*** Dataset records Section Begins ***
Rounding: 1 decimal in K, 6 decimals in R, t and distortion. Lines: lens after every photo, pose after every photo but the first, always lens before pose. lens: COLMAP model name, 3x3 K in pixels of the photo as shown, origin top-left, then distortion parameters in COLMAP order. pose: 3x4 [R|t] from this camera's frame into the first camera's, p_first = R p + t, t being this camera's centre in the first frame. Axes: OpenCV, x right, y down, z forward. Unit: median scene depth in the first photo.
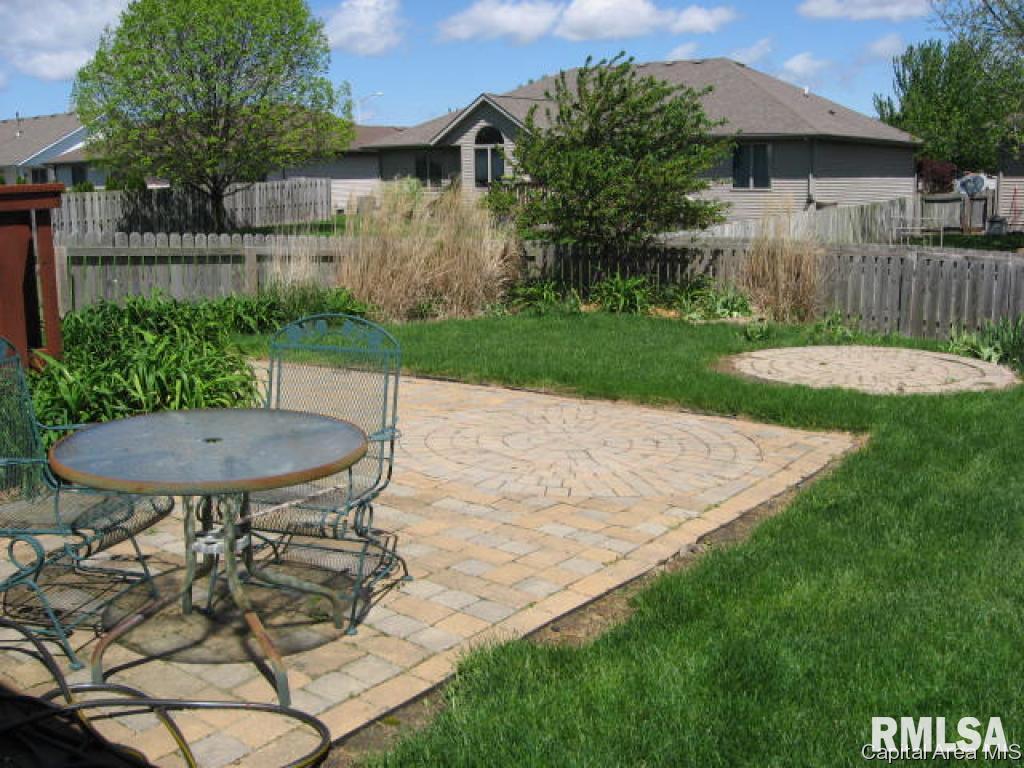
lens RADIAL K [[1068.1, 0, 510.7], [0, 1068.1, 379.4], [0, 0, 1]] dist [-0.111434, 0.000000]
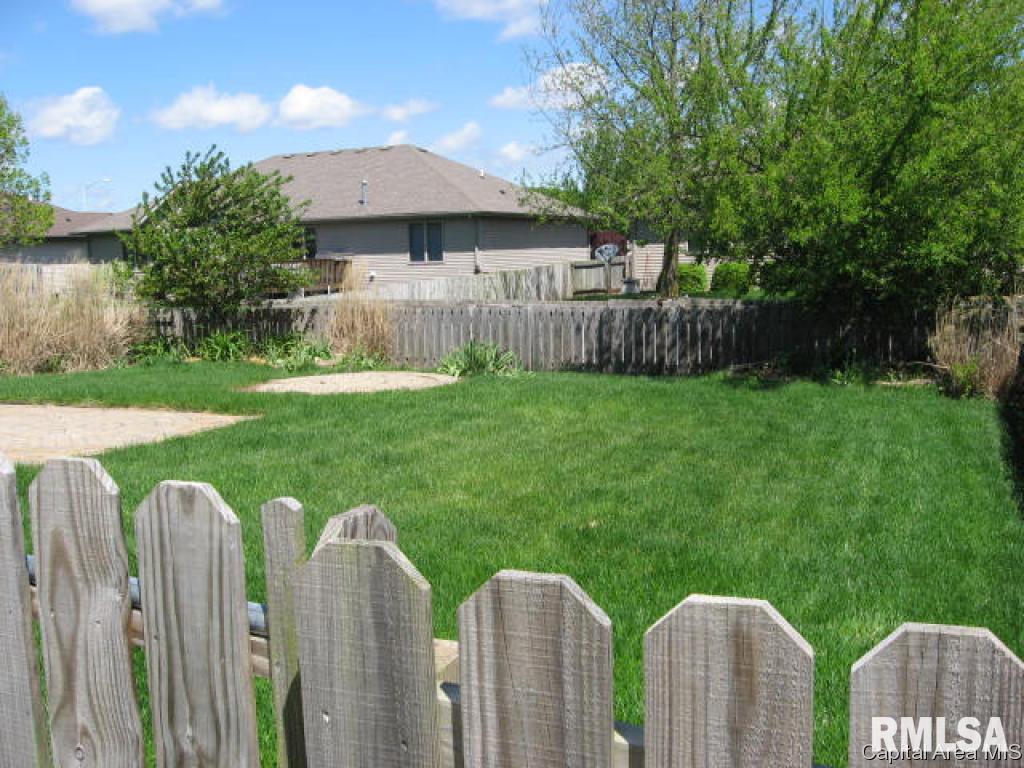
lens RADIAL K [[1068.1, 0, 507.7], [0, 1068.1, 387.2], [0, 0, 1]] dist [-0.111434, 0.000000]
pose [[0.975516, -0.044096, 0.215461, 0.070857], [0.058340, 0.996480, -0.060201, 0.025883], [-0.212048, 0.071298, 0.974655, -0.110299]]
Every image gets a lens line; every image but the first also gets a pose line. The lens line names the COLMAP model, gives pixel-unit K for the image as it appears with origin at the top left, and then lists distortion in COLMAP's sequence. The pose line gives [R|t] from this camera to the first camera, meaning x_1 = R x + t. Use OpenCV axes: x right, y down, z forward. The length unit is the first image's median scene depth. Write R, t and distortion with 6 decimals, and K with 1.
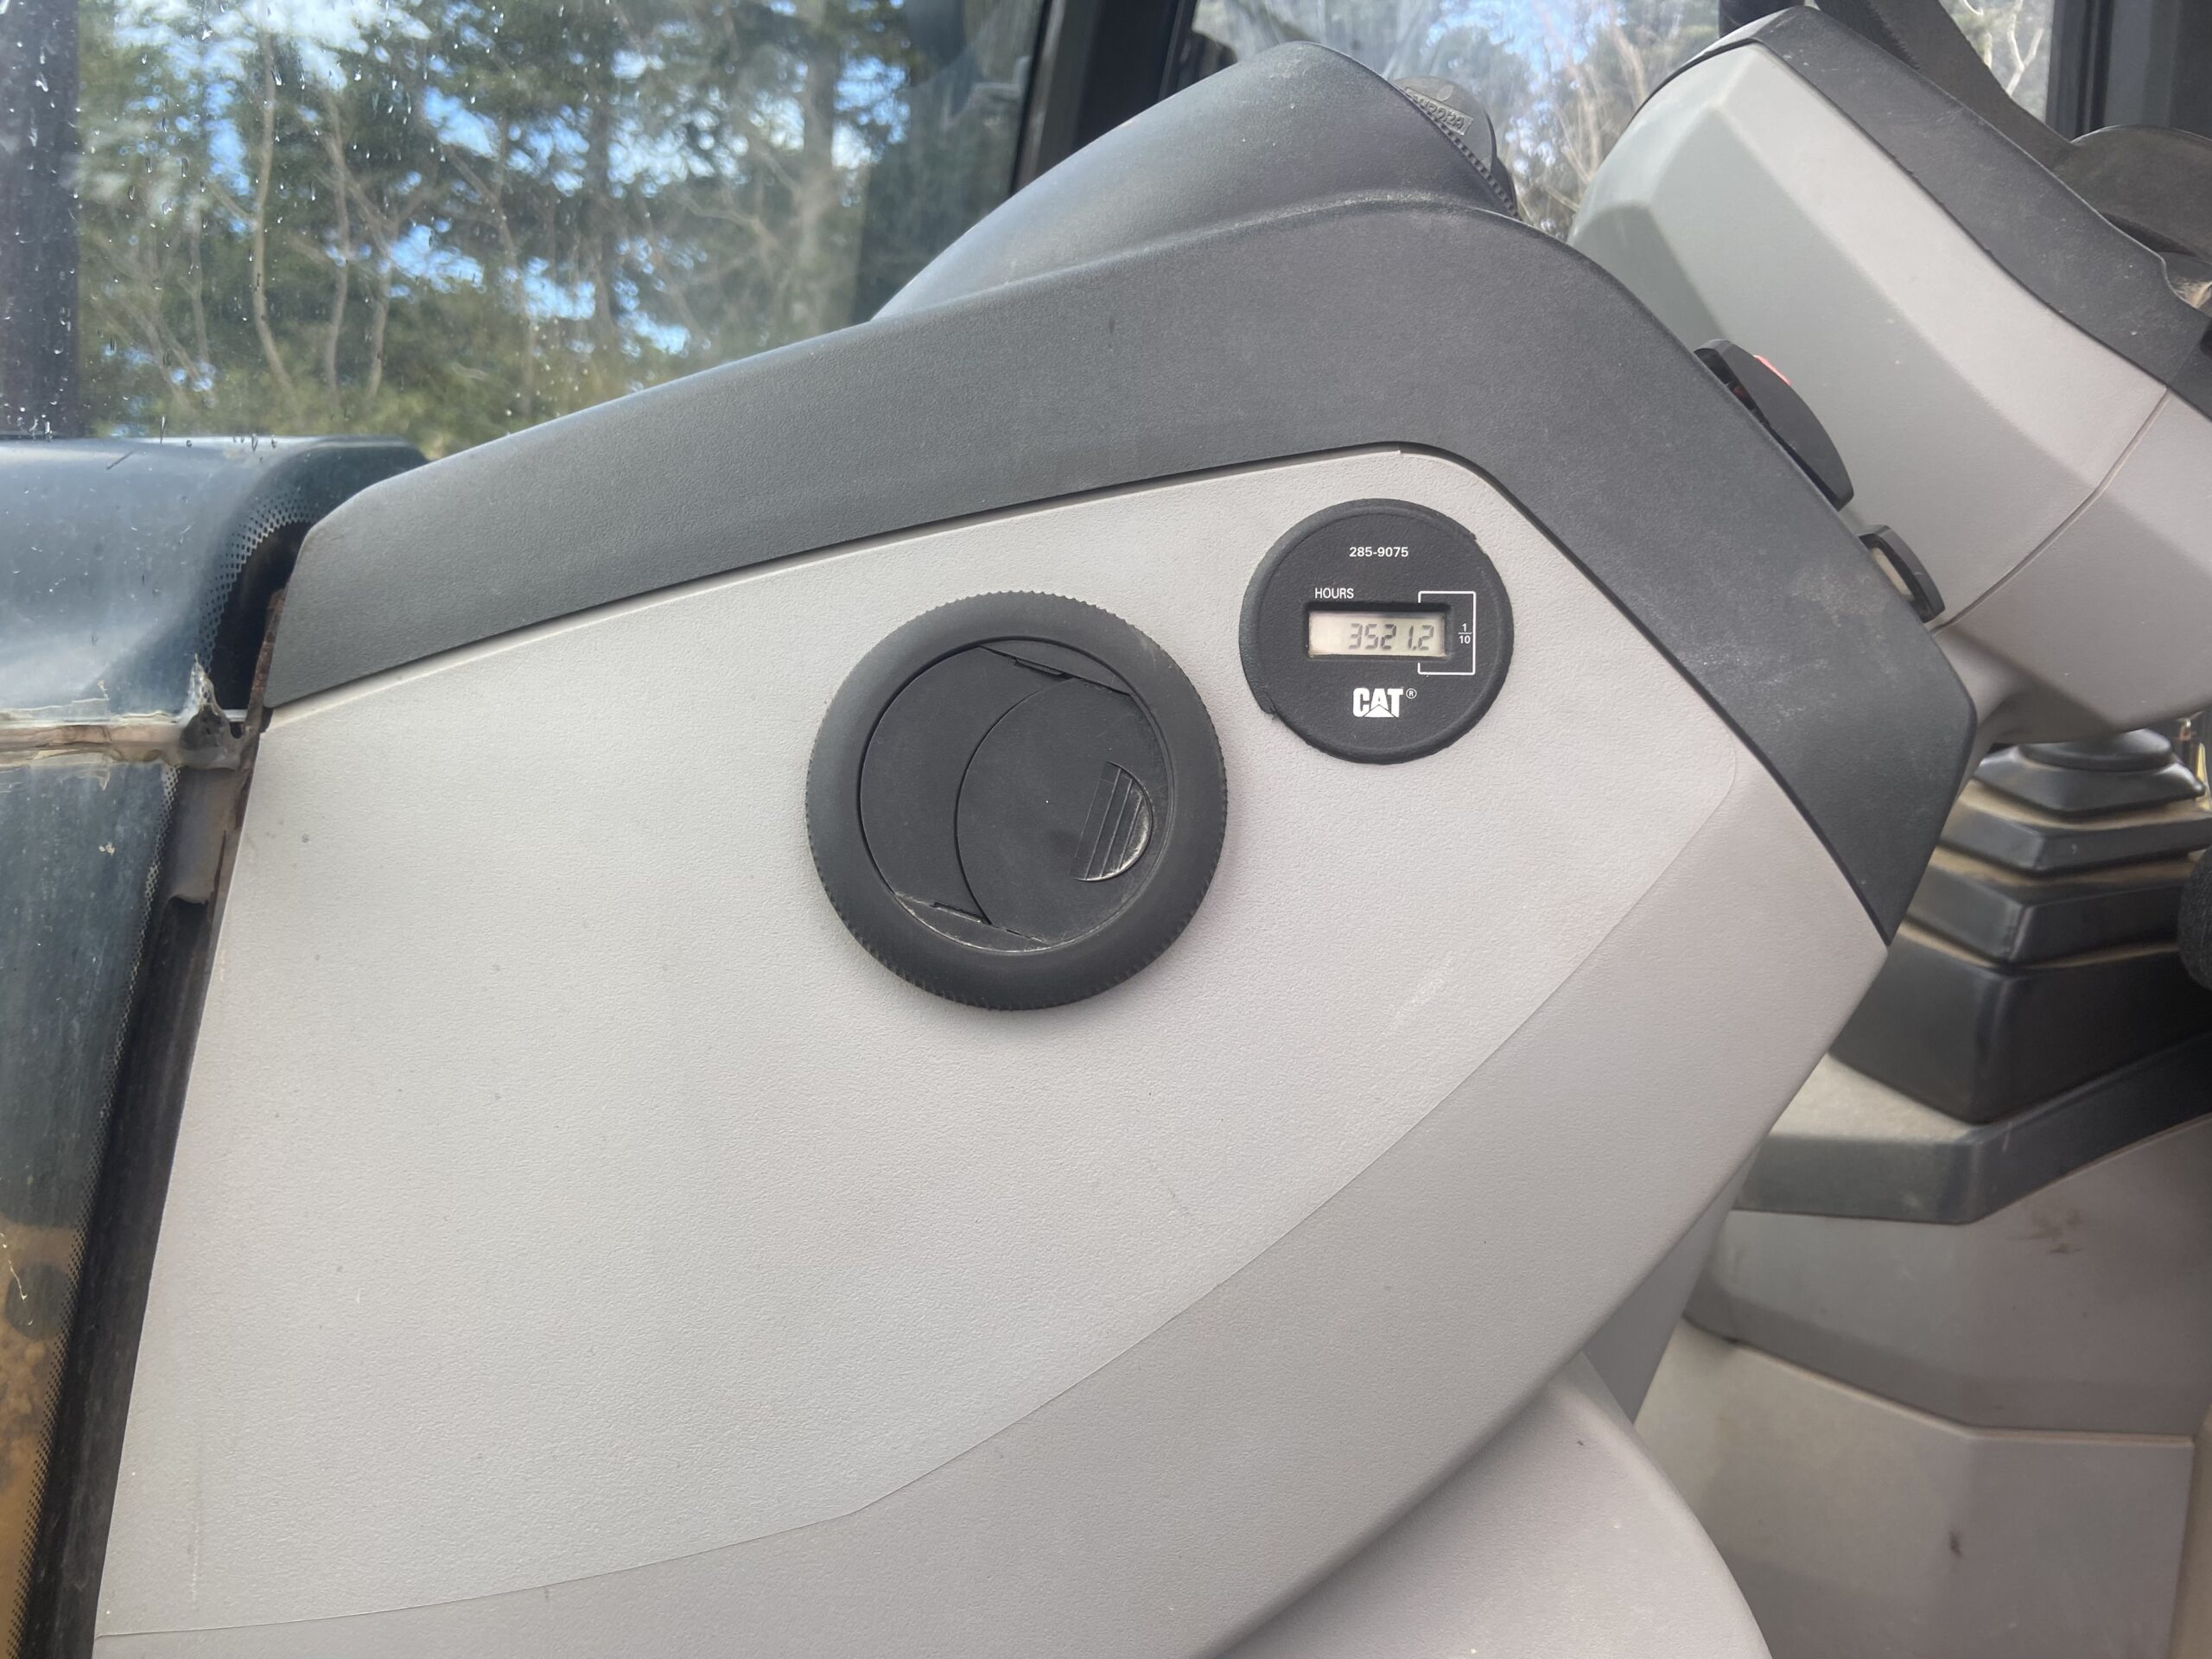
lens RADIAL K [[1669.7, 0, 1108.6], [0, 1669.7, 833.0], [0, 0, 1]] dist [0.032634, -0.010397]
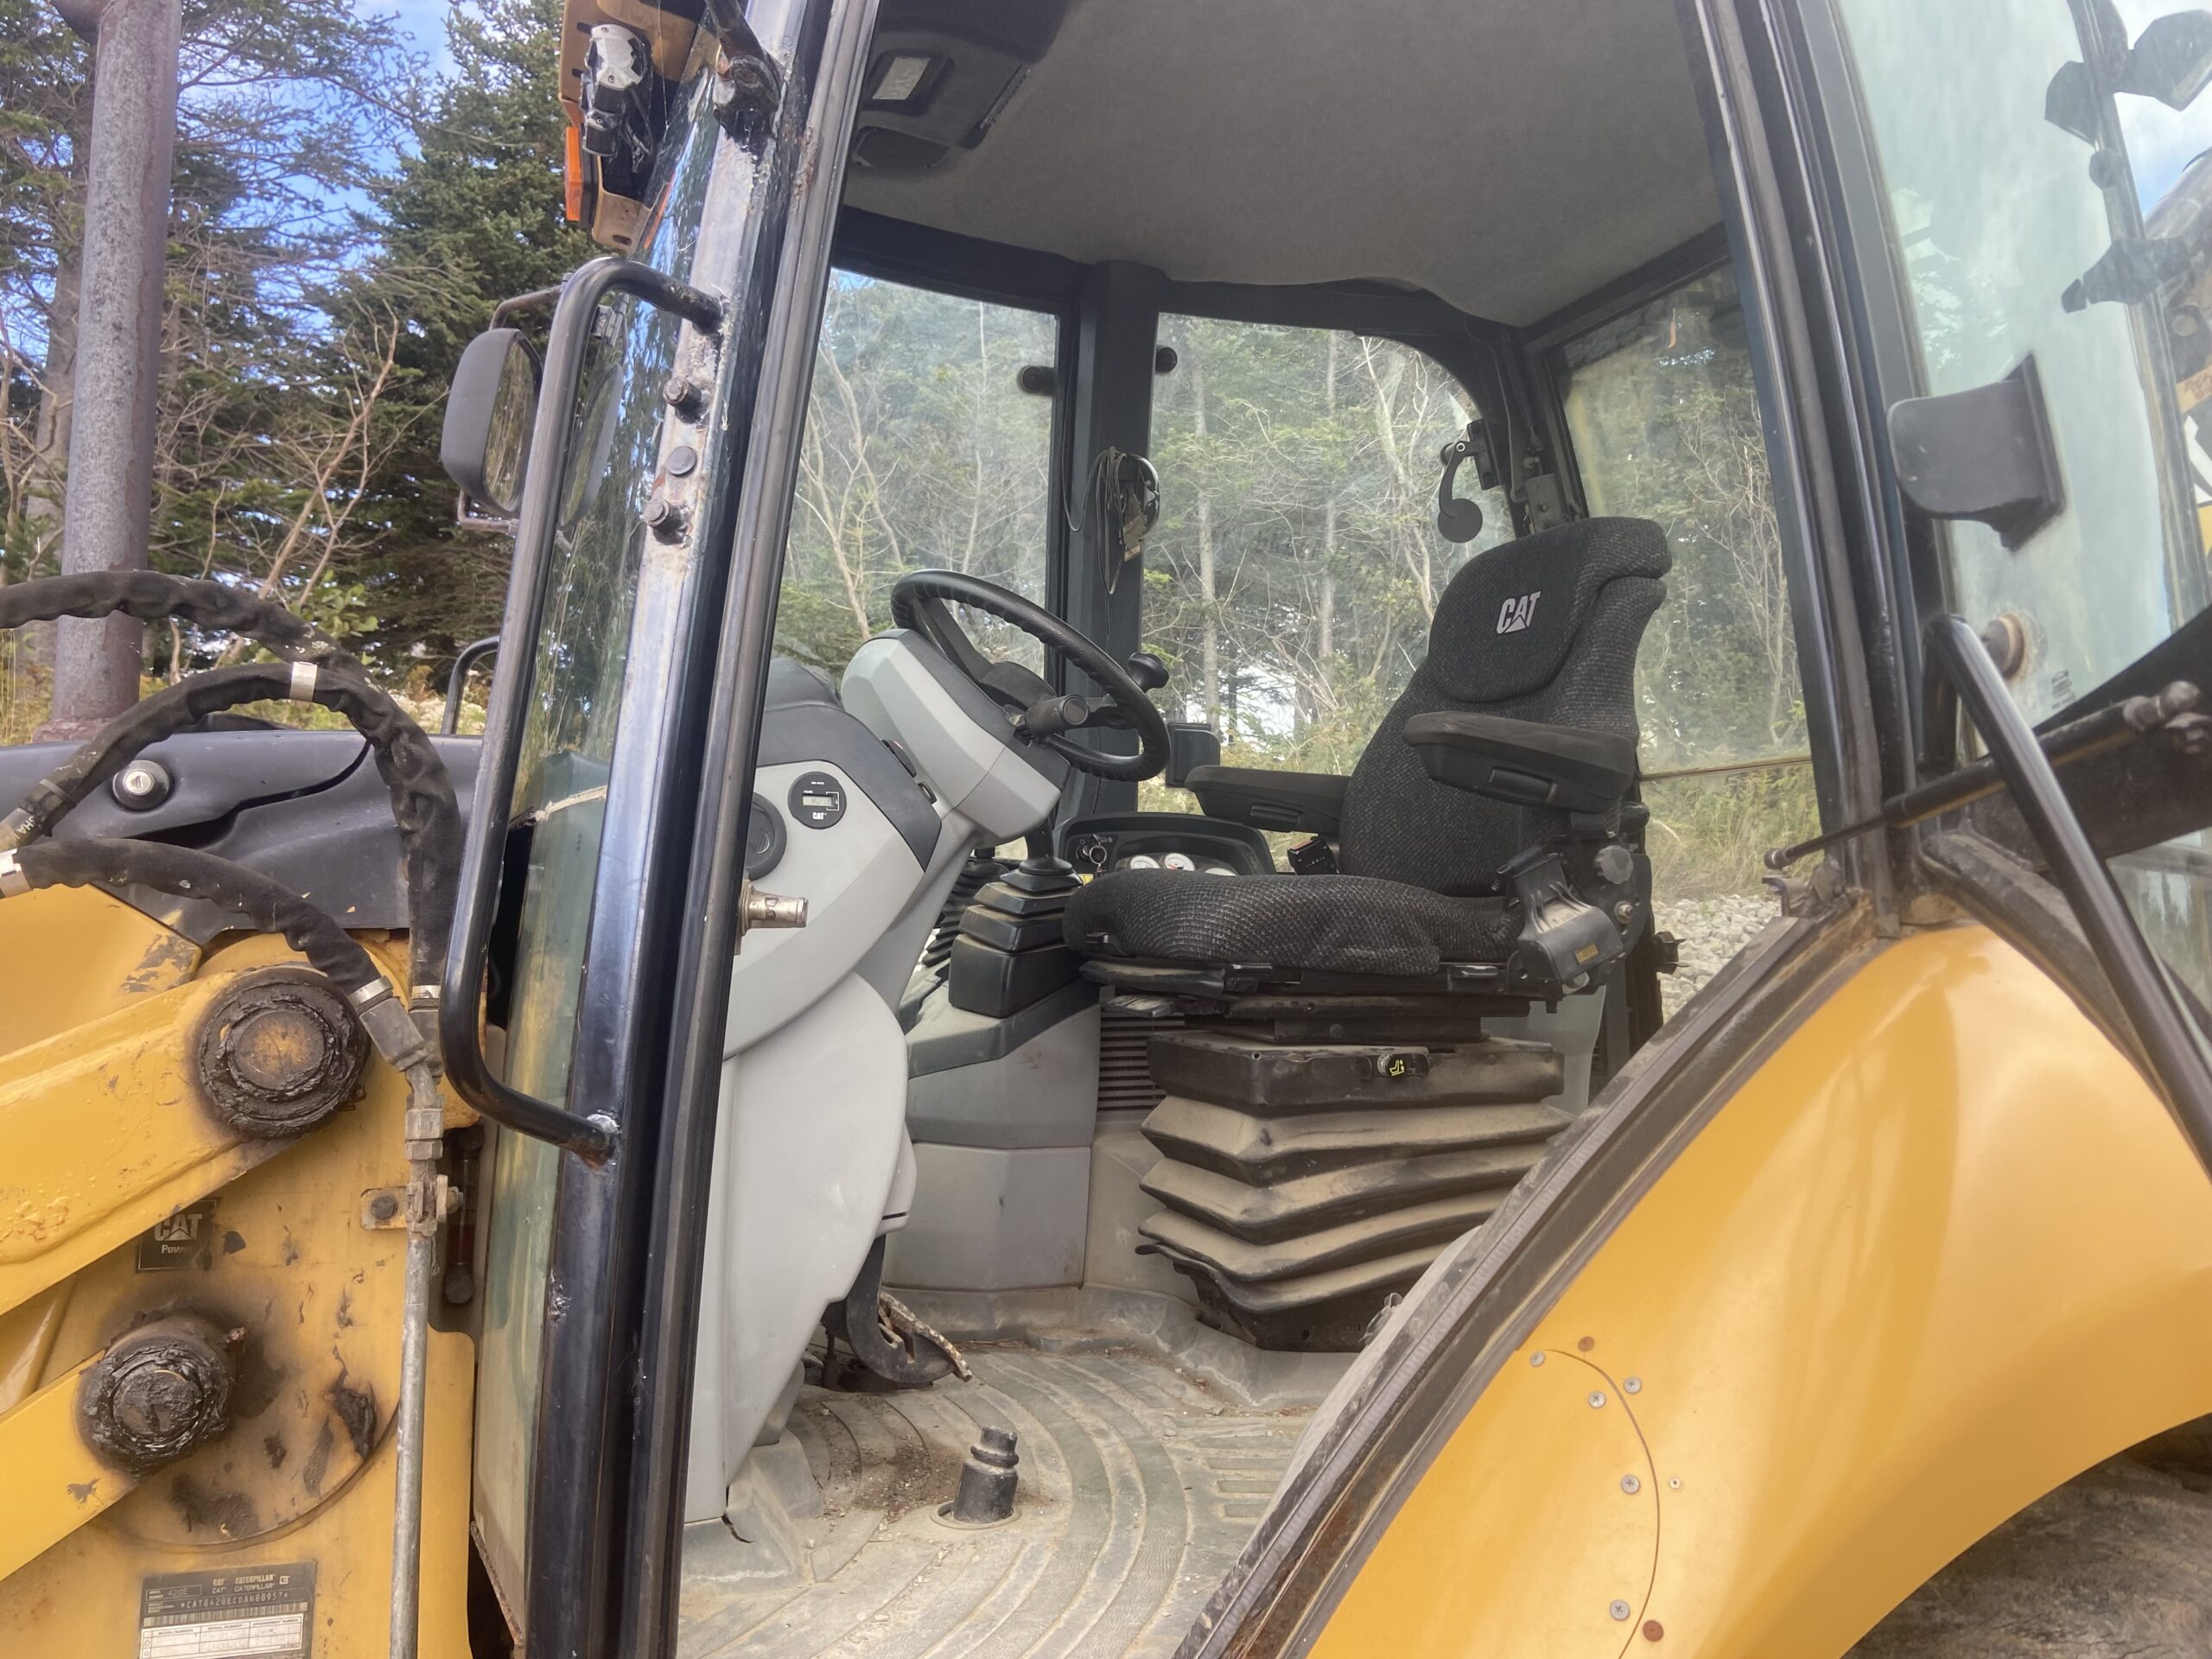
*** Dataset records Section Ends ***
» **Directions for this task**: In the part of the data that opens with the line containing "Every image gets" and runs through the end of the data, swap "lens line" for "intrinsics line" and leave everything else unchanged. Return only those lines, without the pictures.

» **Output**:
Every image gets a intrinsics line; every image but the first also gets a pose line. The intrinsics line names the COLMAP model, gives pixel-unit K for the image as it appears with origin at the top left, and then lists distortion in COLMAP's sequence. The pose line gives [R|t] from this camera to the first camera, meaning x_1 = R x + t. Use OpenCV axes: x right, y down, z forward. The length unit is the first image's median scene depth. Write R, t and distortion with 6 decimals, and K with 1.
lens RADIAL K [[1669.7, 0, 1108.6], [0, 1669.7, 833.0], [0, 0, 1]] dist [0.032634, -0.010397]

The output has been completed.